Consider your personal network: Unless you live in a rural area where everybody knows everbody around, you probably know people from your parents network (~age of your parents) and your network (~your age) and your childrens age (if you have some).

@hesir @SimonCHulse @jsstaedtler Now, while I don't agree with many of the takeaways[*] from the "generation [blank]" research, the semantic structuring of cohorts is sensible to some extent. (It aims, how could it by any other way, to ease ad targeting, obviously...)

[*] Worst offender is the tryhard approach towards bucketing in a way that imposes the assumption that would seem to indicate a hard boundary between cohorts. That's of course pure BS.

@hesir @SimonCHulse @jsstaedtler it seems counter intuitive to me that my parents (early '46) and I ('66) are almost in the same generation.
@hesir @jsstaedtler @SimonCHulse @GreatBlueHeron This is why the people who lengthen the Boom period from 62, then to 64, then to even 66, have it wrong. I always regarded the Boom, of which I am a part, to most characteristically reflect the offspring of those who served in WWII (and perhaps early offspring of those who served in the the Korean conflict) -- firm end at 60, maybe 62. In short, the Baby Boom that resulted from the end of the war and return of the troops. Even among the Boomers, I feel a distinct break between the early Boomers (think civil rights, anti-war, Haight-Ashbury, and The Strawberry Statement) and the late Boomers (think Watergate, Dazed and Confused, disco, cults, yuppies).
@finserra @hesir @jsstaedtler @GreatBlueHeron my parents (born in 62 and 63, respectively, were children of Dads who served in the war. They were just young boomers.
@SimonCHulse @hesir @jsstaedtler
Yes, and the poll is being run in 2023; the conversion to ages is for the current year
@SimonCHulse I like how we started naming generations using the end of our alphabet ... so we had to move over to a new alphabet? 😆
@Brendanjones I thought that was funny when I heard it too.
@SimonCHulse @hesir @jsstaedtler Depuis le temps que j'entends parler de 'génération XYZ' sans comprendre de quoi on parlait... mais, comme d'hab' on tente à tout prix de nous mettre dans des "Petites Boîtes" (Little Boxes pour les anglophones) jusqu'à la dernière petite boîte :https://www.youtube.com/watch?v=pN7zwDKvNHE (eh ouais, je ne suis pas tout jeune 😋 )
Petites boîtes

YouTube
@TYB @hesir @jsstaedtler I don’t speak French, sorry.
@SimonCHulse @hesir @jsstaedtler
TWP - Translate Web Pages works fine on mastodont
@hesir @jsstaedtler I'm older than both of you, but not by much. @hesir both my parents were younger.

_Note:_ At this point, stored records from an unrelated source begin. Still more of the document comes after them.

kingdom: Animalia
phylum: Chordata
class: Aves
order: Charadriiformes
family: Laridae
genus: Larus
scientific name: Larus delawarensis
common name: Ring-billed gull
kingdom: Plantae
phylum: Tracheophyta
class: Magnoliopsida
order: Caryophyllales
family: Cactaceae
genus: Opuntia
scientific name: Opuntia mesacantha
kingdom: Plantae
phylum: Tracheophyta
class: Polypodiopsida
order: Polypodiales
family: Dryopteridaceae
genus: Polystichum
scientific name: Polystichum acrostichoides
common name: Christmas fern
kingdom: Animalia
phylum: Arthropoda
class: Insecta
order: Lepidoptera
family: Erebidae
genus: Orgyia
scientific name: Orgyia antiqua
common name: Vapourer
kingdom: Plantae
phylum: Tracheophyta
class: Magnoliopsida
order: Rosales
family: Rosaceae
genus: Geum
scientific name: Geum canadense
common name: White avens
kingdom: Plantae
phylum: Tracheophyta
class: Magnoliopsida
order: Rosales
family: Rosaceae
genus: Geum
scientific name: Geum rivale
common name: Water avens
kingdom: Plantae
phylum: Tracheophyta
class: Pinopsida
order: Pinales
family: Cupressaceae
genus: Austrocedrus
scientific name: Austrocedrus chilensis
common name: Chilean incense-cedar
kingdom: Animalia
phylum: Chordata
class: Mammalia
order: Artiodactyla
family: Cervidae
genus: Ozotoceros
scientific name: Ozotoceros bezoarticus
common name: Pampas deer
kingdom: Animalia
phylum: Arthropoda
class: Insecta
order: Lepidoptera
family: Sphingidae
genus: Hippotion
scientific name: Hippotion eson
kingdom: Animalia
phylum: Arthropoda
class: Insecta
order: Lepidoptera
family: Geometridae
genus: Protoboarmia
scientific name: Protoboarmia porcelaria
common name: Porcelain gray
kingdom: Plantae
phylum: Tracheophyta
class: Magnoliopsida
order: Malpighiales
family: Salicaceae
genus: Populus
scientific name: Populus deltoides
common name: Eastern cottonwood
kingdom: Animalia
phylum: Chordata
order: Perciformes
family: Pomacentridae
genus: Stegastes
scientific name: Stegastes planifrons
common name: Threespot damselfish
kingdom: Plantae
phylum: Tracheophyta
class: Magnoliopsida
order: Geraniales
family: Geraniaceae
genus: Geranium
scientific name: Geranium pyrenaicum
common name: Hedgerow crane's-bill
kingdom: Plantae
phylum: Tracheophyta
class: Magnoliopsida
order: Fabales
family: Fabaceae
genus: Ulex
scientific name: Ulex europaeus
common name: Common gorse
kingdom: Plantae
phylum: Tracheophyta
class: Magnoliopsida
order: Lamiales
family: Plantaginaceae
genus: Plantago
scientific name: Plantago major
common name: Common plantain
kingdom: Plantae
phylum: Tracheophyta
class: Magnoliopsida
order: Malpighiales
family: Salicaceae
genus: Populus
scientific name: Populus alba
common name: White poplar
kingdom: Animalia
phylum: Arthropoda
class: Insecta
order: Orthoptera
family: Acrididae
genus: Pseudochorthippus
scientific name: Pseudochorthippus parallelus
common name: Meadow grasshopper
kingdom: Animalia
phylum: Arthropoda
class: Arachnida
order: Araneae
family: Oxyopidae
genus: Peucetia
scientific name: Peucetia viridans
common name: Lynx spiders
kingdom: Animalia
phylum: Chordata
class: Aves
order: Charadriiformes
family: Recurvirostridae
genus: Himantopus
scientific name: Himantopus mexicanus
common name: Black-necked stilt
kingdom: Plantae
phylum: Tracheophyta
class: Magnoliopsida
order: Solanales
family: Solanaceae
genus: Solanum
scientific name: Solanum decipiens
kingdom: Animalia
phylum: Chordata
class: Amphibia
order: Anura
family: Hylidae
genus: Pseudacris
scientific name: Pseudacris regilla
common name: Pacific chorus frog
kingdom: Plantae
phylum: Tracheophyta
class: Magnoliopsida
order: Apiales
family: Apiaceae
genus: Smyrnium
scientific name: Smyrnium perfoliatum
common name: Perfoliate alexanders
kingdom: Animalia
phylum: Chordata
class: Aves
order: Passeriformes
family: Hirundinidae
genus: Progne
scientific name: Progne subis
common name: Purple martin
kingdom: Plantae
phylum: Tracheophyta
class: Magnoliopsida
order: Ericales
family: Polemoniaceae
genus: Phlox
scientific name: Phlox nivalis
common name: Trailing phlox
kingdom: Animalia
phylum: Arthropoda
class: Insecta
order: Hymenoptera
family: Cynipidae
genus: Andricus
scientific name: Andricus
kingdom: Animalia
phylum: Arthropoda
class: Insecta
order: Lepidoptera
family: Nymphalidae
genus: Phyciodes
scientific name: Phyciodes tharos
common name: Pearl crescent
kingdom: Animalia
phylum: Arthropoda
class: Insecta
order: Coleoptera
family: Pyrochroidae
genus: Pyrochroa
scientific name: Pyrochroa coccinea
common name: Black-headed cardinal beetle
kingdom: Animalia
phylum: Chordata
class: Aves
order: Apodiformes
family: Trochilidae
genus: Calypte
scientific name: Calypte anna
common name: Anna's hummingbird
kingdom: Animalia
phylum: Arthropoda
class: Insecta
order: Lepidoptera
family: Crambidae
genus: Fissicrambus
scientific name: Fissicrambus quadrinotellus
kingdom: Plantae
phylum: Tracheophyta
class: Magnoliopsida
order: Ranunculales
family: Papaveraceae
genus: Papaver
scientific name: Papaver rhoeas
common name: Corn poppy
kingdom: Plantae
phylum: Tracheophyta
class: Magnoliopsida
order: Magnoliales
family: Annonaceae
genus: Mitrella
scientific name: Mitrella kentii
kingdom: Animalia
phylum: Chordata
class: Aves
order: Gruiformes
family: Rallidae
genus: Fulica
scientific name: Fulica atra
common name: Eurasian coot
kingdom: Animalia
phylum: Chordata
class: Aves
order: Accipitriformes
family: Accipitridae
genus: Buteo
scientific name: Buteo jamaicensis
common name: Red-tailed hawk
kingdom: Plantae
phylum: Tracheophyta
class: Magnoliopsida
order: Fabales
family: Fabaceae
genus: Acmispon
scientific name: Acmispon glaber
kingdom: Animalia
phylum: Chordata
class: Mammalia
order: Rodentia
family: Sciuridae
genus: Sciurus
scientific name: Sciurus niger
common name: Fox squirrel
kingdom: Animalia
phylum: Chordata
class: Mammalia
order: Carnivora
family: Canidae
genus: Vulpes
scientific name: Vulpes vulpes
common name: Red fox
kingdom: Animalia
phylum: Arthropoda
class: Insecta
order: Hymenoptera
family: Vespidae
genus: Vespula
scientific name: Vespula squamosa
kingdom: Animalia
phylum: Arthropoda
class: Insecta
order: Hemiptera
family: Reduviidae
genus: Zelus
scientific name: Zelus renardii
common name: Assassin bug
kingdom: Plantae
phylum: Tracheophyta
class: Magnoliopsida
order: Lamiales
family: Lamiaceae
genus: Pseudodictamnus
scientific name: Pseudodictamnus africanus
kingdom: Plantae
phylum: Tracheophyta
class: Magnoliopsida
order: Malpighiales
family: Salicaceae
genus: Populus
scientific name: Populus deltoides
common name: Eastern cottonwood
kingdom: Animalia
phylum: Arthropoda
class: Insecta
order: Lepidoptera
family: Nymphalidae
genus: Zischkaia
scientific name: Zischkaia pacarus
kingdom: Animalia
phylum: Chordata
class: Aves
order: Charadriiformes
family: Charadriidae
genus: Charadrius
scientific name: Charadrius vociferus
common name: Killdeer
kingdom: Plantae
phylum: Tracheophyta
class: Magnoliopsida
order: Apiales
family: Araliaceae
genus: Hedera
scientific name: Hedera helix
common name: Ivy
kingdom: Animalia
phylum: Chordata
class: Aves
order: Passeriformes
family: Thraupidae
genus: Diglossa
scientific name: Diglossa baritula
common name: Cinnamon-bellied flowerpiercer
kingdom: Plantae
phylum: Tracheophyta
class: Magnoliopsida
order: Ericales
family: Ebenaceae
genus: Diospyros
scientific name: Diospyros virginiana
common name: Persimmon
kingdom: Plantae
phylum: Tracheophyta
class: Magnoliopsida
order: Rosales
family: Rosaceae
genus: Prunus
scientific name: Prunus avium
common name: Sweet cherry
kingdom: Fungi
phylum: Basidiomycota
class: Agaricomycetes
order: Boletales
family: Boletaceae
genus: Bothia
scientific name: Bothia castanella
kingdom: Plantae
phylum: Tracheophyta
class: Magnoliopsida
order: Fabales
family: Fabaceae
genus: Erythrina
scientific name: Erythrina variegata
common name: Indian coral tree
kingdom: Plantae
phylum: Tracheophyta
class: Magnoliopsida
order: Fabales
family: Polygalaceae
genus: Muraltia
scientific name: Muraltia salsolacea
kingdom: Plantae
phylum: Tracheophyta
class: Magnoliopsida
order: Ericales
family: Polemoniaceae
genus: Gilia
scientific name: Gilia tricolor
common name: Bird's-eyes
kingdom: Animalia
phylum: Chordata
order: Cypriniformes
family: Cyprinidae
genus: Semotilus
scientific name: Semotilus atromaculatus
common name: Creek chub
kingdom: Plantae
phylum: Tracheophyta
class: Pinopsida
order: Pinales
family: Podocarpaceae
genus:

Generation names originally from US so sometimes different in other countries (I am not from US).
@jsstaedtler I do see a lot of >50 here :-) but that's for another poll :-)
Me: >60 \o/
@jsstaedtler perhaps the 30+ remember "small" social websites like old school fb or myspace/ bebo. Resonates?
@Gsmithy @jsstaedtler under that even, 29 and gosh I loved bebo, and before that we had a web ring on freewebs sites.
@Gsmithy
23 here and I mostly just miss the one Skyrim internet forum where they helped me find Lydia when she disappeared
@jsstaedtler
@jsstaedtler I'm not far off 60!
Started on computers in 1979 and on the Internet in 1995.

@jsstaedtler Thank you for making this clear. Is there any "most common practice" one can read?
For me the GenY thing kinda fits as the people in WCW's "De-Generation X" have been half a decade older than me, so GenX could have been a thing there.

Does anyone actually remember WCW? Slightly after WWF but befor the current WWE? 🤭

Yes, I am that old and Yes, I enjoyed that show, back when The Rock was acting as an unknown scumbag. 🤪

@jsstaedtler The bell curve is still fairly well represented; and predictably weighted older.
@jsstaedtler Gen X is actually up in the early 50s or so.